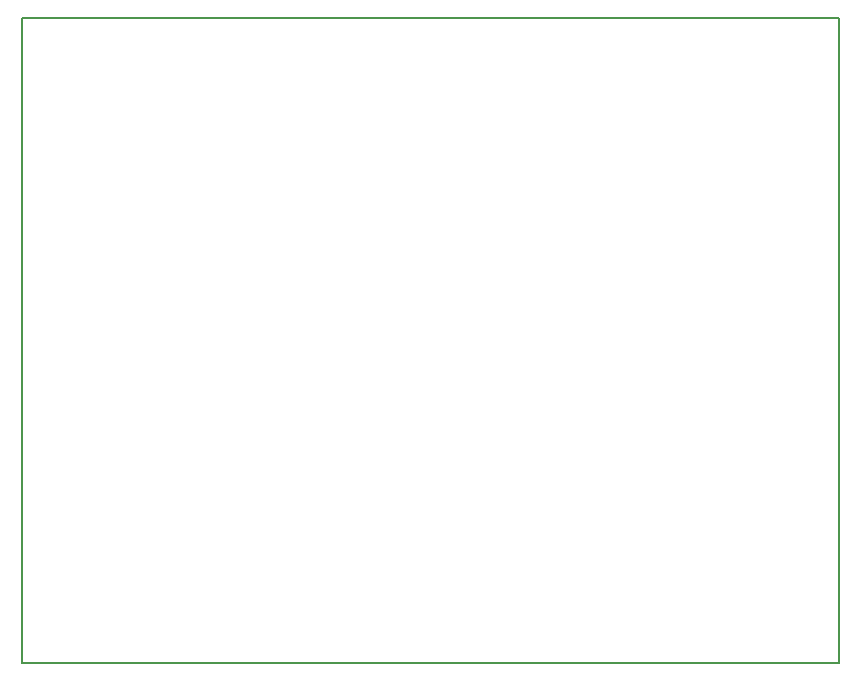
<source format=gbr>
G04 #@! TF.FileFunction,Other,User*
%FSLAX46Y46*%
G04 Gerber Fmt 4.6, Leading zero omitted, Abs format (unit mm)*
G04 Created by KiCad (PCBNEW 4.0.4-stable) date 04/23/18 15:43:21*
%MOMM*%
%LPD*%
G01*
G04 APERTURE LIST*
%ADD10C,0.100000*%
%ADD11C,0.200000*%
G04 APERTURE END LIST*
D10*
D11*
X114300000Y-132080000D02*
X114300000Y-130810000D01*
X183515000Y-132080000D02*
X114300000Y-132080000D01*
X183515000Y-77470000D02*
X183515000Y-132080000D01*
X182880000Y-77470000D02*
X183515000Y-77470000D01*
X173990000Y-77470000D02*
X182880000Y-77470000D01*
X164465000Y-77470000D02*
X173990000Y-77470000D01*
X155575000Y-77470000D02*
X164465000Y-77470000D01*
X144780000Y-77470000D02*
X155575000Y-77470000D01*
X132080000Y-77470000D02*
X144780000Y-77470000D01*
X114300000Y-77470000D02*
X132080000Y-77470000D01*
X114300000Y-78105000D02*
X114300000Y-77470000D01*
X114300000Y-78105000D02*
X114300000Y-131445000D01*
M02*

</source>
______________________________
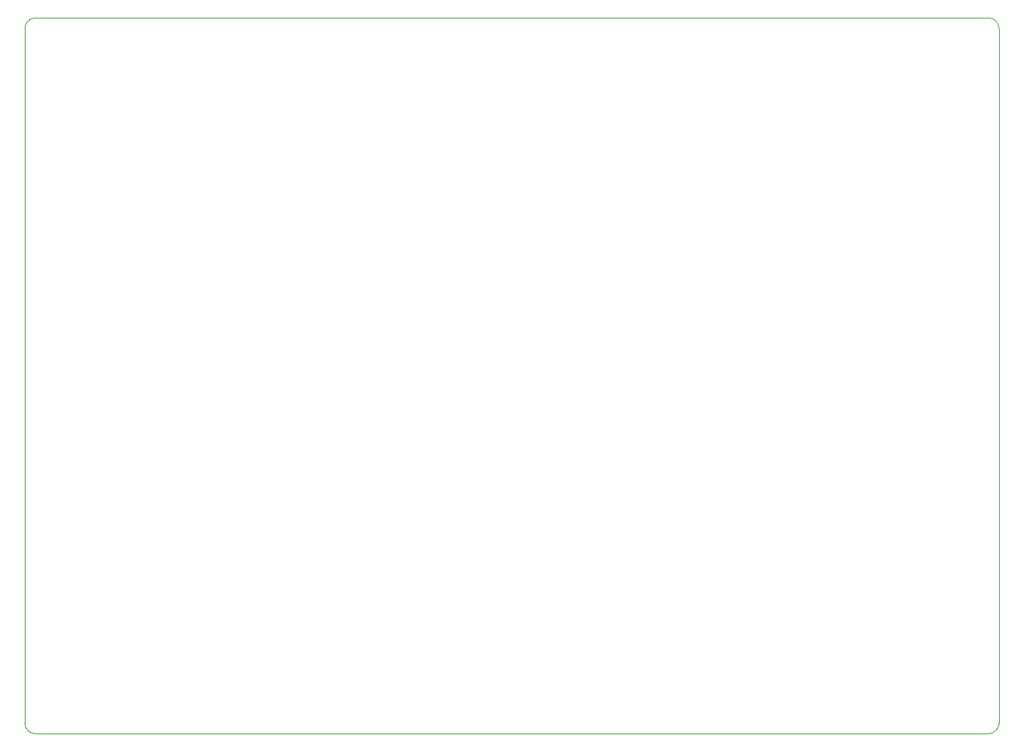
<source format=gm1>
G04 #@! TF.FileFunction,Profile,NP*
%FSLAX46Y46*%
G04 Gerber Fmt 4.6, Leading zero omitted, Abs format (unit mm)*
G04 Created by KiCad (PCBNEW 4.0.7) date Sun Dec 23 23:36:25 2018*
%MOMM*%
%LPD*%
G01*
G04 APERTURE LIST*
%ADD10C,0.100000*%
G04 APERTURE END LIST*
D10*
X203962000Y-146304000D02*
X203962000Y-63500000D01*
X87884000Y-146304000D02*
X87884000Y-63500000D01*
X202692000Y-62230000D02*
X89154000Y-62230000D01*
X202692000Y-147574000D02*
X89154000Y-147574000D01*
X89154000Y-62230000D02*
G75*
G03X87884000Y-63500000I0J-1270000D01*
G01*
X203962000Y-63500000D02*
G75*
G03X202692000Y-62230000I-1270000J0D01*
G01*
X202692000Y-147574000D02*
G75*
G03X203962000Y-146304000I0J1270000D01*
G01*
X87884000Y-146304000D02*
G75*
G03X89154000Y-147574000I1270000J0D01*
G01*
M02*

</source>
______________________________
Could you reproduce, exactly, every line above from the line with "<source format=gbr>" to the line with "X164465000Y-77470000D01*", and no other line? Both ends count.

— Answer to the exercise —
<source format=gbr>
G04 #@! TF.FileFunction,Other,User*
%FSLAX46Y46*%
G04 Gerber Fmt 4.6, Leading zero omitted, Abs format (unit mm)*
G04 Created by KiCad (PCBNEW 4.0.4-stable) date 04/23/18 15:43:21*
%MOMM*%
%LPD*%
G01*
G04 APERTURE LIST*
%ADD10C,0.100000*%
%ADD11C,0.200000*%
G04 APERTURE END LIST*
D10*
D11*
X114300000Y-132080000D02*
X114300000Y-130810000D01*
X183515000Y-132080000D02*
X114300000Y-132080000D01*
X183515000Y-77470000D02*
X183515000Y-132080000D01*
X182880000Y-77470000D02*
X183515000Y-77470000D01*
X173990000Y-77470000D02*
X182880000Y-77470000D01*
X164465000Y-77470000D02*
X173990000Y-77470000D01*
X155575000Y-77470000D02*
X164465000Y-77470000D01*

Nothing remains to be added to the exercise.